The FIA World Motor Sport Council announced on Thursday that F1 is going to scrap the fastest lap bonus point for 2025 after six seasons of use, just one race after it stole headlines at the Singapore Grand Prix. 

The point was reintroduced in 2019 in an attempt to create a talking point and give drivers an incentive to push later in the race. It's failed to do the latter and while it's done the former on plenty of occasions, it's usually been a talking point for all the wrong reasons.

Take Daniel Ricciardo's Singapore farewell being overshadowed by the controversy over RB sacrificing his - admittedly already dire - final race to help Red Bull block title rival McLaren from scoring an extra point.

It's far from the only occasion where the fastest lap has rewarded underachievement either. 

Last month while advocating for the rule to be dropped, Edd Straw totalled up the distribution of the point, finding that the fastest lap point was only taken by the winner 36 times in the 122 races since it was reintroduced. It's also been taken by a driver finishing in every position all the way down to 18th. 

That means there have been 13 occasions where someone outside the top 10 has, intentionally or not, blocked a top 10 finisher from receiving the point.

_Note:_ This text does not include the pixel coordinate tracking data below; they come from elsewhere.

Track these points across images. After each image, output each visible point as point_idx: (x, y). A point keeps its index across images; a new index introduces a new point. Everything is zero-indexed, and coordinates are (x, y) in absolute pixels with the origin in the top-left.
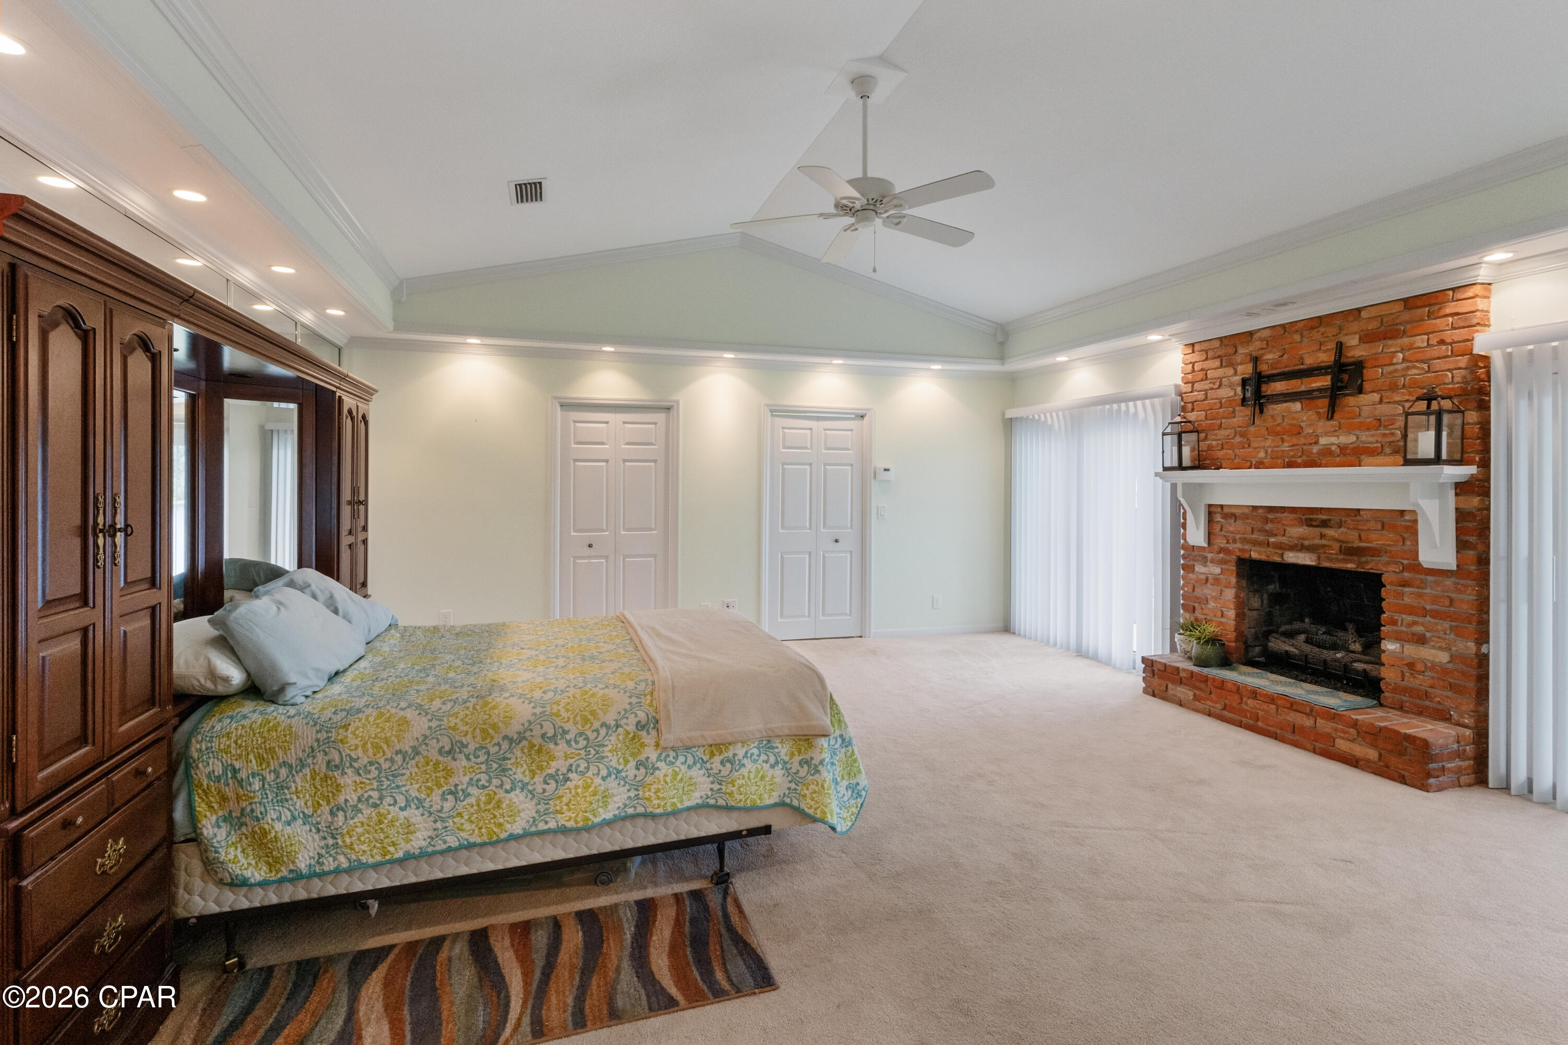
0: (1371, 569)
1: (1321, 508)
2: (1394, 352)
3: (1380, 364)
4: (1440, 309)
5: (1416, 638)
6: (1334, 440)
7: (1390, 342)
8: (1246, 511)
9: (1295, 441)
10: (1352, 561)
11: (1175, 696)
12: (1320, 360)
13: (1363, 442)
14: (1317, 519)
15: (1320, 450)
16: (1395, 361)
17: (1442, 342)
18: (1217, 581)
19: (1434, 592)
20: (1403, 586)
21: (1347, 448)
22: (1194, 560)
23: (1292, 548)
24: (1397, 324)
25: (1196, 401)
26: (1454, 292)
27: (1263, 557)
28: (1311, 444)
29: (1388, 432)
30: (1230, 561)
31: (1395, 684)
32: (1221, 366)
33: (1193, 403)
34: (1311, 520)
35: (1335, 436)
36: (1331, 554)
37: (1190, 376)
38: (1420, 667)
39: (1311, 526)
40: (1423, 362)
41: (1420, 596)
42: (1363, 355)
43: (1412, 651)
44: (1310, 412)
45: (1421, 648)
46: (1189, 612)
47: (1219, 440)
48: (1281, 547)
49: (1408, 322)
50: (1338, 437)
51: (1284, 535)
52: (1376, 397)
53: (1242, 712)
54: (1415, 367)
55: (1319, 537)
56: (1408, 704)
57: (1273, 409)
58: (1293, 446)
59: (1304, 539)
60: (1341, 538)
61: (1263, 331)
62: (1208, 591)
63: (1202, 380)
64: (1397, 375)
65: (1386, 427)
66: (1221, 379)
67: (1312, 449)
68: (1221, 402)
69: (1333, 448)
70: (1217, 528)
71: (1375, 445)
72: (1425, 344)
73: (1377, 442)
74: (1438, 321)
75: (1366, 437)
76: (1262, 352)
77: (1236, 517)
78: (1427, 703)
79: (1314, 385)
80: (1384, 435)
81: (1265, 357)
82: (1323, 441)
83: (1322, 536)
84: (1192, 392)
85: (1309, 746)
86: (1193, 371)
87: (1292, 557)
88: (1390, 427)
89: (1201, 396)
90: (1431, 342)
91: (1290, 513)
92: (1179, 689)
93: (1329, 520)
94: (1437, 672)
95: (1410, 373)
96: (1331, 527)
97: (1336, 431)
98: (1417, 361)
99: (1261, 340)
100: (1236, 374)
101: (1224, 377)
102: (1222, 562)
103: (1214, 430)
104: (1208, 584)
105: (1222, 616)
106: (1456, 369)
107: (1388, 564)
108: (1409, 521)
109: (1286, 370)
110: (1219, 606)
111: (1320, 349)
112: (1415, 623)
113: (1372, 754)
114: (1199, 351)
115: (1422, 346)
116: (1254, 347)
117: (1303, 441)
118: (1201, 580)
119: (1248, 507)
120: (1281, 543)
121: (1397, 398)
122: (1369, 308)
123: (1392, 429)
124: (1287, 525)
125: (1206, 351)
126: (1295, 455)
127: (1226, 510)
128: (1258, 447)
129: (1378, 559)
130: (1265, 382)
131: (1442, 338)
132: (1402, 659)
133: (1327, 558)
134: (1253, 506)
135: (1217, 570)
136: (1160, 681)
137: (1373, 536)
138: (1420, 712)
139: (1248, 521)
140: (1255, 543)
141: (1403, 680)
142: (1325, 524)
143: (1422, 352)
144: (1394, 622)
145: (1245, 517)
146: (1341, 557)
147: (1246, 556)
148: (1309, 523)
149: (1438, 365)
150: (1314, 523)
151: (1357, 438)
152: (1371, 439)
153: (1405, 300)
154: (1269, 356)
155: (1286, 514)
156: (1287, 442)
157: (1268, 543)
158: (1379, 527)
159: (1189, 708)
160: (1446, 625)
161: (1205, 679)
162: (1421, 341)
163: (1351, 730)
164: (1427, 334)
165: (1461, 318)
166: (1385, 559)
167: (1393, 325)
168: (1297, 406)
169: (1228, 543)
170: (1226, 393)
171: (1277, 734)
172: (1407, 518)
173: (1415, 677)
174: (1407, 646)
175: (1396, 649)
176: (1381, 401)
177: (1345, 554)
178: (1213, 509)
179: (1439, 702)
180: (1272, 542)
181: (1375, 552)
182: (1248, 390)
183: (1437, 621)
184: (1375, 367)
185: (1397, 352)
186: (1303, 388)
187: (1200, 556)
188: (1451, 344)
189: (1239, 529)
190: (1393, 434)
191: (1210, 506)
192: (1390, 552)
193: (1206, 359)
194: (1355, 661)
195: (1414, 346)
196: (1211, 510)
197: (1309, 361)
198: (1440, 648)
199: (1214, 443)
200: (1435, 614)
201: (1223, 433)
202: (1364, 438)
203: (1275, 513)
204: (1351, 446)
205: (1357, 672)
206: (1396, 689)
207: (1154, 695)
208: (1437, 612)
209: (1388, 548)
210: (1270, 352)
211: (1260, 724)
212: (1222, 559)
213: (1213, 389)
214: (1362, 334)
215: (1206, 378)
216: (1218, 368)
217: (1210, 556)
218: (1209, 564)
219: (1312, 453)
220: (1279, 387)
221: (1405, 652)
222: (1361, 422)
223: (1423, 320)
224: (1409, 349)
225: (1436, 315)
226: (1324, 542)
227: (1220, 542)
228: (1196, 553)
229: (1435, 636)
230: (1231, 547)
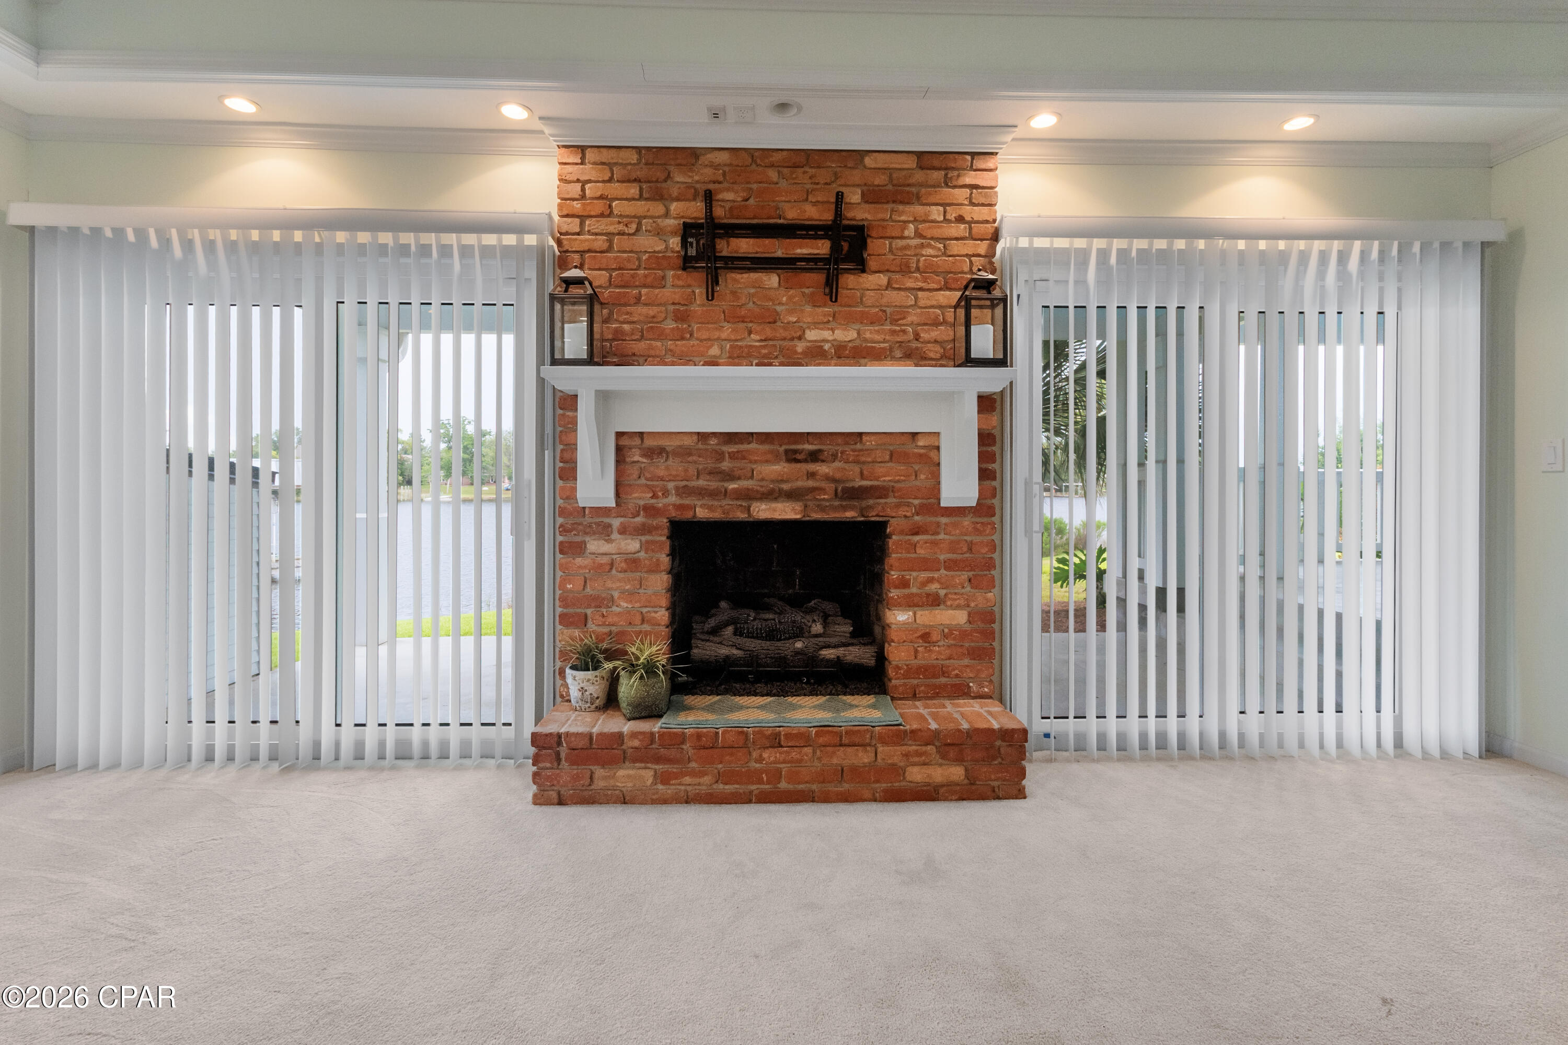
0: (877, 516)
1: (808, 433)
2: (905, 222)
3: (888, 235)
4: (959, 176)
5: (931, 599)
6: (827, 334)
7: (901, 207)
8: (688, 442)
9: (769, 332)
10: (852, 508)
11: (614, 788)
12: (807, 215)
13: (866, 340)
14: (803, 450)
15: (808, 348)
16: (906, 233)
17: (960, 219)
18: (633, 563)
19: (952, 538)
20: (917, 534)
21: (845, 347)
22: (586, 533)
23: (770, 495)
24: (909, 185)
25: (589, 251)
26: (973, 159)
27: (717, 515)
28: (792, 339)
29: (898, 328)
30: (657, 528)
31: (907, 666)
32: (641, 197)
33: (582, 253)
34: (795, 452)
35: (829, 329)
36: (824, 500)
37: (577, 205)
38: (935, 637)
39: (797, 461)
40: (938, 239)
41: (935, 543)
42: (866, 220)
43: (926, 617)
44: (792, 292)
45: (937, 612)
46: (577, 627)
47: (633, 322)
48: (749, 496)
49: (921, 185)
50: (833, 330)
51: (752, 477)
52: (883, 279)
53: (753, 776)
54: (930, 246)
55: (805, 478)
56: (923, 688)
57: (735, 280)
58: (765, 340)
59: (782, 481)
60: (838, 476)
61: (717, 153)
62: (616, 584)
63: (602, 215)
64: (909, 253)
65: (894, 322)
66: (639, 218)
67: (796, 346)
68: (639, 259)
69: (827, 347)
70: (633, 472)
71: (882, 345)
72: (942, 218)
73: (884, 341)
74: (957, 191)
75: (873, 334)
76: (717, 186)
77: (667, 453)
78: (943, 680)
79: (799, 251)
80: (893, 332)
81: (720, 196)
82: (812, 335)
83: (811, 475)
84: (578, 234)
85: (867, 794)
86: (583, 197)
87: (763, 511)
88: (900, 322)
89: (600, 243)
90: (948, 217)
91: (762, 443)
92: (621, 773)
93: (820, 451)
94: (954, 639)
95: (924, 253)
96: (823, 461)
97: (828, 322)
98: (932, 238)
99: (712, 165)
100: (667, 215)
101: (645, 217)
102: (643, 530)
103: (625, 305)
104: (614, 572)
105: (643, 621)
106: (974, 255)
107: (898, 506)
108: (924, 447)
109: (755, 221)
110: (637, 605)
111: (807, 200)
112: (931, 580)
113: (957, 773)
114: (595, 163)
115: (938, 219)
116: (702, 175)
117: (781, 333)
118: (601, 565)
119: (691, 434)
120: (748, 489)
121: (910, 284)
122: (874, 154)
123: (904, 325)
124: (756, 462)
125: (610, 165)
126: (770, 353)
127: (649, 442)
128: (709, 339)
129: (882, 501)
130: (721, 237)
131: (961, 214)
132: (917, 630)
133: (818, 506)
134: (698, 433)
135: (632, 545)
136: (575, 770)
137: (880, 469)
138: (937, 693)
139: (690, 459)
140: (701, 493)
141: (916, 657)
142: (814, 457)
143: (935, 227)
144: (904, 584)
145: (683, 453)
146: (837, 503)
147: (688, 515)
148: (792, 457)
149: (956, 248)
150: (799, 457)
151: (859, 334)
152: (877, 337)
153: (920, 155)
154: (729, 196)
155: (753, 446)
156: (756, 333)
157: (726, 490)
158: (888, 457)
159: (643, 803)
160: (965, 575)
161: (675, 739)
162: (936, 213)
163: (929, 747)
164: (944, 205)
165: (981, 193)
166: (891, 500)
167: (904, 185)
168: (772, 280)
169: (654, 496)
170: (648, 243)
171: (813, 792)
172: (921, 443)
173: (930, 651)
174: (919, 613)
175: (908, 618)
176: (889, 286)
177: (842, 499)
178: (625, 442)
179: (957, 676)
180: (733, 489)
181: (881, 492)
182: (691, 244)
183: (952, 573)
184: (881, 238)
185: (909, 222)
186: (779, 254)
187: (598, 524)
188: (969, 223)
189: (674, 473)
190: (904, 331)
191: (619, 435)
192: (900, 490)
193: (610, 180)
194: (822, 648)
195: (930, 218)
196: (621, 443)
197: (791, 214)
198: (958, 607)
199: (626, 327)
200: (951, 565)
201: (640, 312)
202: (868, 335)
203: (736, 443)
204: (850, 345)
205: (829, 662)
206: (911, 672)
207: (561, 803)
208: (955, 562)
209: (895, 485)
210: (728, 190)
211: (783, 785)
212: (644, 525)
213: (623, 234)
214: (865, 188)
215: (610, 214)
216: (634, 199)
217: (616, 523)
218: (615, 536)
219: (796, 352)
220: (745, 246)
221: (918, 621)
222: (863, 313)
223: (939, 186)
224: (925, 221)
225: (955, 183)
226: (811, 483)
227: (640, 497)
228: (588, 520)
229: (950, 593)
230: (660, 503)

Claiming the point isn't exactly a marker of great sporting achievement either, given the offset between a driver on fresh softs at the end of a grand prix and a driver who has spent 20--30 laps managing a harder compound. 

I'll leave the final word to Edd…

EDD STRAW ON THE NONSENSE OF THE FASTEST LAP RULE

Points should recognise achievement in F1. As the fastest lap bonus can so often be breezed to by a driver who makes a late pitstop (for instance 18th-placed Austrian GP finisher Fernando Alonso, pictured above), or earned by chance by an offset strategy that advantages you later in the race, it makes it a random triviality ill-befitting a genuine sporting competition. 

That the fastest lap does sometimes go to the quickest driver doesn't change that.

This rule is a triviality, one that might as well be replaced by a random-point-allocator rule that gives the bonus point to whoever is drawn from a tombola. 

The only answer? Get rid of it. At best, it adds nothing, at worst it creates farcical situations. Good riddance.